Accelerating to success
This prestigious win didn’t come easy, as it took more than 30 undergraduate students over a year to design, analyse, redesign, construct and test the rocket to make it ready for launch. The final product was a 3-metre-long, 45 kg silver bullet, with 2300 N of peak thrust.
The team first tested the rocket in regional New South Wales, where it climbed to more than 3000 m on its maiden voyage. They then replicated this at the Australian Universities Rocket Competition held in Queensland earlier this year.
In the Spacesport America Cup, the team was the only one to receive perfect scores for both the project report and design implementation. Their final tally was 1146.9/1000, with 100 bonus points for launching early and 50 bonus points for its 2U CubeSat payload, which was built by senior students. This means they only lost a total of 3.1/1150 possible points for going 9 m over the category’s target height.
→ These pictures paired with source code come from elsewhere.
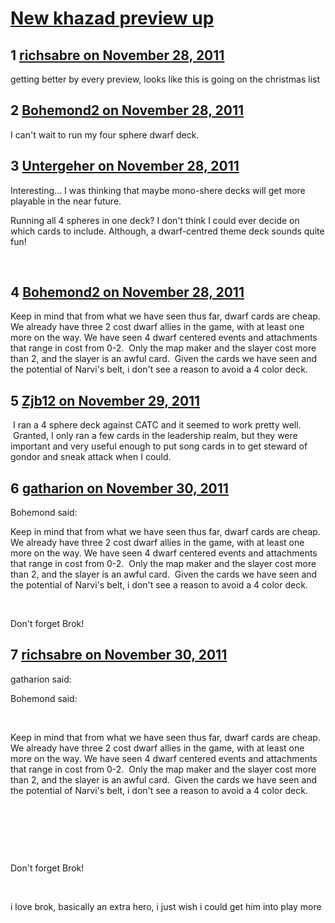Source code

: # [New khazad preview up](https://community.fantasyflightgames.com/topic/56888-new-khazad-preview-up/)

## 1 [richsabre on November 28, 2011](https://community.fantasyflightgames.com/topic/56888-new-khazad-preview-up/?do=findComment&comment=561193)

getting better by every preview, looks like this is going on the christmas list

## 2 [Bohemond2 on November 28, 2011](https://community.fantasyflightgames.com/topic/56888-new-khazad-preview-up/?do=findComment&comment=561207)

I can't wait to run my four sphere dwarf deck.

## 3 [Untergeher on November 28, 2011](https://community.fantasyflightgames.com/topic/56888-new-khazad-preview-up/?do=findComment&comment=561284)

Interesting... I was thinking that maybe mono-shere decks will get more playable in the near future.

Running all 4 spheres in one deck? I don't think I could ever decide on which cards to include. Although, a dwarf-centred theme deck sounds quite fun!

 

## 4 [Bohemond2 on November 28, 2011](https://community.fantasyflightgames.com/topic/56888-new-khazad-preview-up/?do=findComment&comment=561342)

Keep in mind that from what we have seen thus far, dwarf cards are cheap.  We already have three 2 cost dwarf allies in the game, with at least one more on the way. We have seen 4 dwarf centered events and attachments that range in cost from 0-2.  Only the map maker and the slayer cost more than 2, and the slayer is an awful card.  Given the cards we have seen and the potential of Narvi's belt, i don't see a reason to avoid a 4 color deck.

## 5 [Zjb12 on November 29, 2011](https://community.fantasyflightgames.com/topic/56888-new-khazad-preview-up/?do=findComment&comment=561714)

 I ran a 4 sphere deck against CATC and it seemed to work pretty well.  Granted, I only ran a few cards in the leadership realm, but they were important and very useful enough to put song cards in to get steward of gondor and sneak attack when I could.

## 6 [gatharion on November 30, 2011](https://community.fantasyflightgames.com/topic/56888-new-khazad-preview-up/?do=findComment&comment=562007)

Bohemond said:

Keep in mind that from what we have seen thus far, dwarf cards are cheap.  We already have three 2 cost dwarf allies in the game, with at least one more on the way. We have seen 4 dwarf centered events and attachments that range in cost from 0-2.  Only the map maker and the slayer cost more than 2, and the slayer is an awful card.  Given the cards we have seen and the potential of Narvi's belt, i don't see a reason to avoid a 4 color deck.



 

Don't forget Brok!

## 7 [richsabre on November 30, 2011](https://community.fantasyflightgames.com/topic/56888-new-khazad-preview-up/?do=findComment&comment=562023)

gatharion said:

Bohemond said:

 

Keep in mind that from what we have seen thus far, dwarf cards are cheap.  We already have three 2 cost dwarf allies in the game, with at least one more on the way. We have seen 4 dwarf centered events and attachments that range in cost from 0-2.  Only the map maker and the slayer cost more than 2, and the slayer is an awful card.  Given the cards we have seen and the potential of Narvi's belt, i don't see a reason to avoid a 4 color deck.

 

 

 

Don't forget Brok!



 

i love brok, basically an extra hero, i just wish i could get him into play more

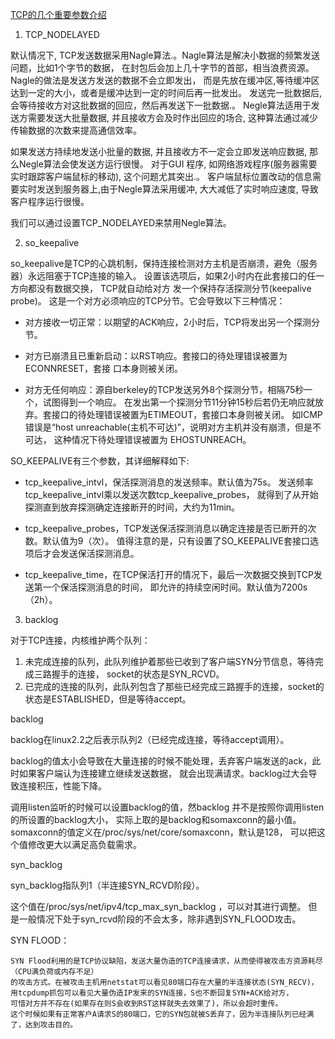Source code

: [TCP的几个重要参数介绍](http://blog.csdn.net/abc86319253/article/details/50751734)

1. TCP_NODELAYED

默认情况下, TCP发送数据采用Nagle算法.。Nagle算法是解决小数据的频繁发送问题，比如1个字节的数据，
在封包后会加上几十字节的首部，相当浪费资源。Nagle的做法是发送方发送的数据不会立即发出，
而是先放在缓冲区,等待缓冲区达到一定的大小，或者是缓冲达到一定的时间后再一批发出。 
发送完一批数据后, 会等待接收方对这批数据的回应，然后再发送下一批数据.。
Negle算法适用于发送方需要发送大批量数据, 并且接收方会及时作出回应的场合, 
这种算法通过减少传输数据的次数来提高通信效率。

如果发送方持续地发送小批量的数据, 并且接收方不一定会立即发送响应数据, 那么Negle算法会使发送方运行很慢。
对于GUI 程序, 如网络游戏程序(服务器需要实时跟踪客户端鼠标的移动), 这个问题尤其突出.。
客户端鼠标位置改动的信息需要实时发送到服务器上,由于Negle算法采用缓冲, 大大减低了实时响应速度, 
导致客户程序运行很慢。

我们可以通过设置TCP_NODELAYED来禁用Negle算法。

2. so_keepalive

so_keepalive是TCP的心跳机制，保持连接检测对方主机是否崩溃，避免（服务器）永远阻塞于TCP连接的输入。
设置该选项后，如果2小时内在此套接口的任一方向都没有数据交换，
TCP就自动给对方 发一个保持存活探测分节(keepalive probe)。
这是一个对方必须响应的TCP分节。它会导致以下三种情况：

* 对方接收一切正常：以期望的ACK响应，2小时后，TCP将发出另一个探测分节。

* 对方已崩溃且已重新启动：以RST响应。套接口的待处理错误被置为ECONNRESET，套接 口本身则被关闭。

* 对方无任何响应：源自berkeley的TCP发送另外8个探测分节，相隔75秒一个，试图得到一个响应。
在发出第一个探测分节11分钟15秒后若仍无响应就放弃。套接口的待处理错误被置为ETIMEOUT，套接口本身则被关闭。
如ICMP错误是“host unreachable(主机不可达)”，说明对方主机并没有崩溃，但是不可达，
这种情况下待处理错误被置为 EHOSTUNREACH。

SO_KEEPALIVE有三个参数，其详细解释如下:

* tcp_keepalive_intvl，保活探测消息的发送频率。默认值为75s。
发送频率tcp_keepalive_intvl乘以发送次数tcp_keepalive_probes，
就得到了从开始探测直到放弃探测确定连接断开的时间，大约为11min。

* tcp_keepalive_probes，TCP发送保活探测消息以确定连接是否已断开的次数。默认值为9（次）。
值得注意的是，只有设置了SO_KEEPALIVE套接口选项后才会发送保活探测消息。

* tcp_keepalive_time，在TCP保活打开的情况下，最后一次数据交换到TCP发送第一个保活探测消息的时间，
即允许的持续空闲时间。默认值为7200s（2h）。

3. backlog

对于TCP连接，内核维护两个队列： 
1. 未完成连接的队列，此队列维护着那些已收到了客户端SYN分节信息，等待完成三路握手的连接，
socket的状态是SYN_RCVD。 
2. 已完成的连接的队列，此队列包含了那些已经完成三路握手的连接，socket的状态是ESTABLISHED，但是等待accept。

backlog

backlog在linux2.2之后表示队列2（已经完成连接，等待accept调用）。

backlog的值太小会导致在大量连接的时候不能处理，丢弃客户端发送的ack，此时如果客户端认为连接建立继续发送数据，
就会出现满请求。backlog过大会导致连接积压，性能下降。

调用listen监听的时候可以设置backlog的值，然backlog 并不是按照你调用listen的所设置的backlog大小，
实际上取的是backlog和somaxconn的最小值。somaxconn的值定义在/proc/sys/net/core/somaxconn，默认是128，
可以把这个值修改更大以满足高负载需求。

syn_backlog

syn_backlog指队列1（半连接SYN_RCVD阶段）。

这个值在/proc/sys/net/ipv4/tcp_max_syn_backlog ，可以对其进行调整。
但是一般情况下处于syn_rcvd阶段的不会太多，除非遇到SYN_FLOOD攻击。

SYN FLOOD：

    SYN Flood利用的是TCP协议缺陷，发送大量伪造的TCP连接请求，从而使得被攻击方资源耗尽（CPU满负荷或内存不足）
    的攻击方式。在被攻击主机用netstat可以看见80端口存在大量的半连接状态(SYN_RECV)，
    用tcpdump抓包可以看见大量伪造IP发来的SYN连接，S也不断回复SYN+ACK给对方，
    可惜对方并不存在(如果存在则S会收到RST这样就失去效果了)，所以会超时重传。
    这个时候如果有正常客户A请求S的80端口，它的SYN包就被S丢弃了，因为半连接队列已经满了，达到攻击目的。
This score was also the highest score of any team from the past three years.
“Silvereye is able to fly any standard 2U sized CubeSat, allowing us to achieve a variety of missions such as test flying student-built satellites or even performing low gravity experiments,” Galletly explained.
“We have used a systems engineering approach to design our rocket from the ground up in order for it to be safe, reliable and customisable.”
The team also received an honourable mention in the Team Sportsmanship category, having used their expertise to help other teams launch and recover their rockets.
Team president André Bauer said this win represents the biggest achievement for university student rocketry in Australia’s history, and the team looks forward to collaborating with other organisations and universities as they continue their research activities into rocket design.
He said they also look forward to more Australian teams being founded and joining them at the cup next year.
“Creating Silvereye … has been a long, challenging and ultimately extremely rewarding experience for our team of student engineers,” he said.
“As the team president, I couldn’t be prouder of the dedication, teamwork, safety-first attitude and exceptional technical skill with which the team has executed this project. We are proud to have represented our country well and are ecstatic to have shown Australian student aerospace engineering can hold up to the world’s best.”